**Problem statement**: Exact copies of all entries are needed. Pictures are to be left out.

+ + + + + + +

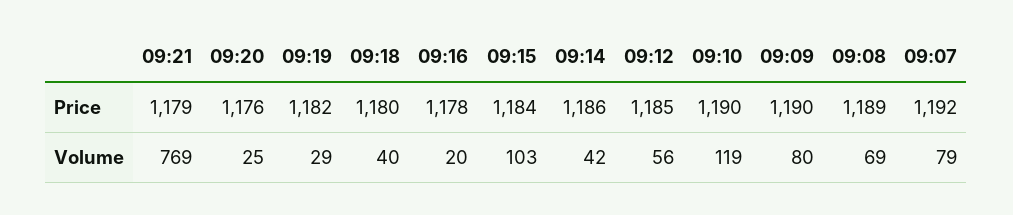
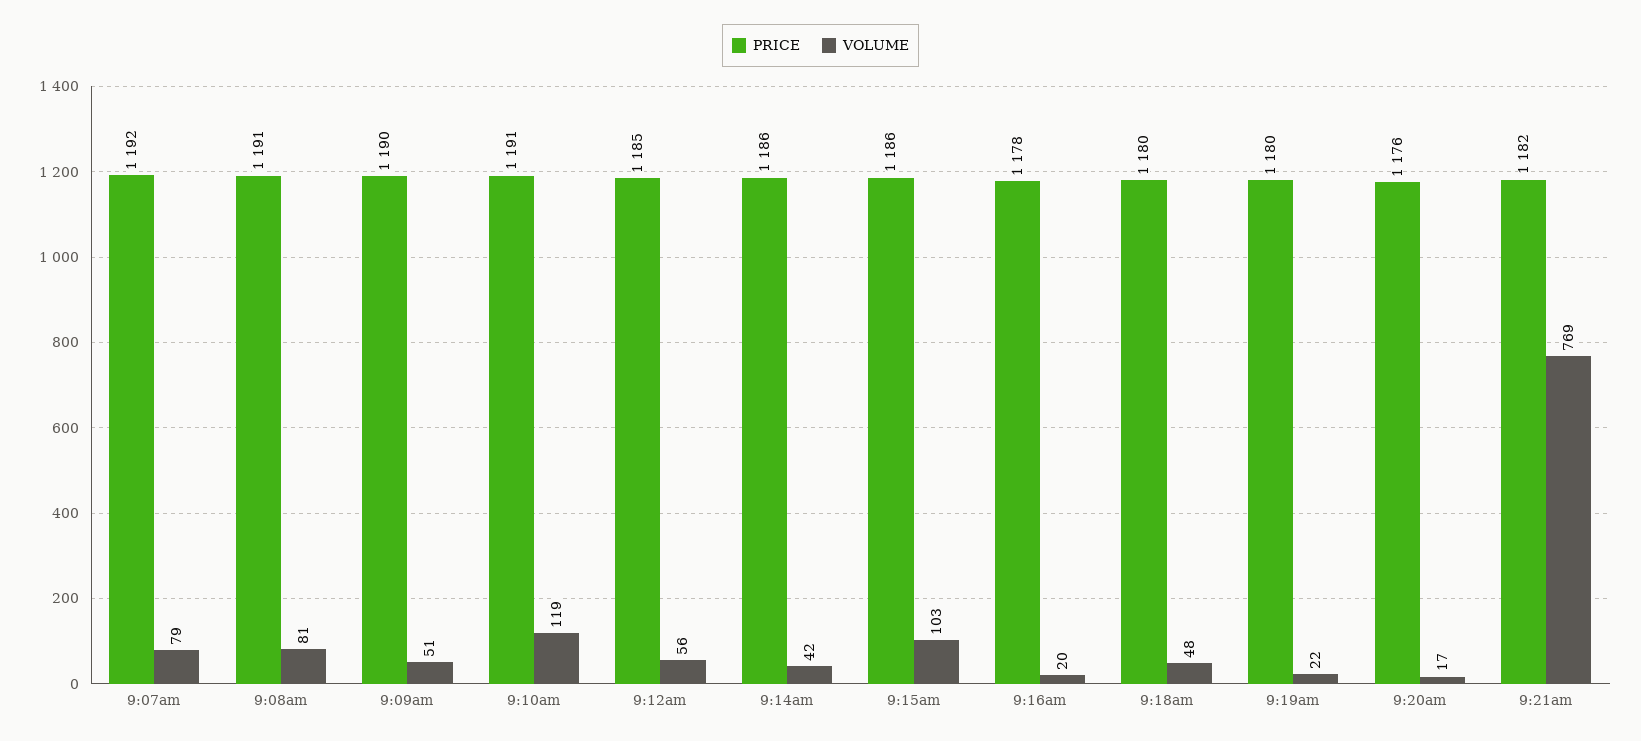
  {
    "Price": {
-     "09:21": 1179,
+     "09:21": 1182,
      "09:20": 1176,
-     "09:19": 1182,
+     "09:19": 1180,
      "09:18": 1180,
      "09:16": 1178,
-     "09:15": 1184,
+     "09:15": 1186,
      "09:14": 1186,
      "09:12": 1185,
-     "09:10": 1190,
+     "09:10": 1191,
      "09:09": 1190,
-     "09:08": 1189,
+     "09:08": 1191,
      "09:07": 1192
    },
    "Volume": {
      "09:21": 769,
-     "09:20": 25,
+     "09:20": 17,
-     "09:19": 29,
+     "09:19": 22,
-     "09:18": 40,
+     "09:18": 48,
      "09:16": 20,
      "09:15": 103,
      "09:14": 42,
      "09:12": 56,
      "09:10": 119,
-     "09:09": 80,
+     "09:09": 51,
-     "09:08": 69,
+     "09:08": 81,
      "09:07": 79
    }
  }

+ + + + + + +

**Reply**:
  {
    "Price": {
-     "09:21": 1179,
+     "09:21": 1182,
      "09:20": 1176,
-     "09:19": 1182,
+     "09:19": 1180,
      "09:18": 1180,
      "09:16": 1178,
-     "09:15": 1184,
+     "09:15": 1186,
      "09:14": 1186,
      "09:12": 1185,
-     "09:10": 1190,
+     "09:10": 1191,
      "09:09": 1190,
-     "09:08": 1189,
+     "09:08": 1191,
      "09:07": 1192
    },
    "Volume": {
      "09:21": 769,
-     "09:20": 25,
+     "09:20": 17,
-     "09:19": 29,
+     "09:19": 22,
-     "09:18": 40,
+     "09:18": 48,
      "09:16": 20,
      "09:15": 103,
      "09:14": 42,
      "09:12": 56,
      "09:10": 119,
-     "09:09": 80,
+     "09:09": 51,
-     "09:08": 69,
+     "09:08": 81,
      "09:07": 79
    }
  }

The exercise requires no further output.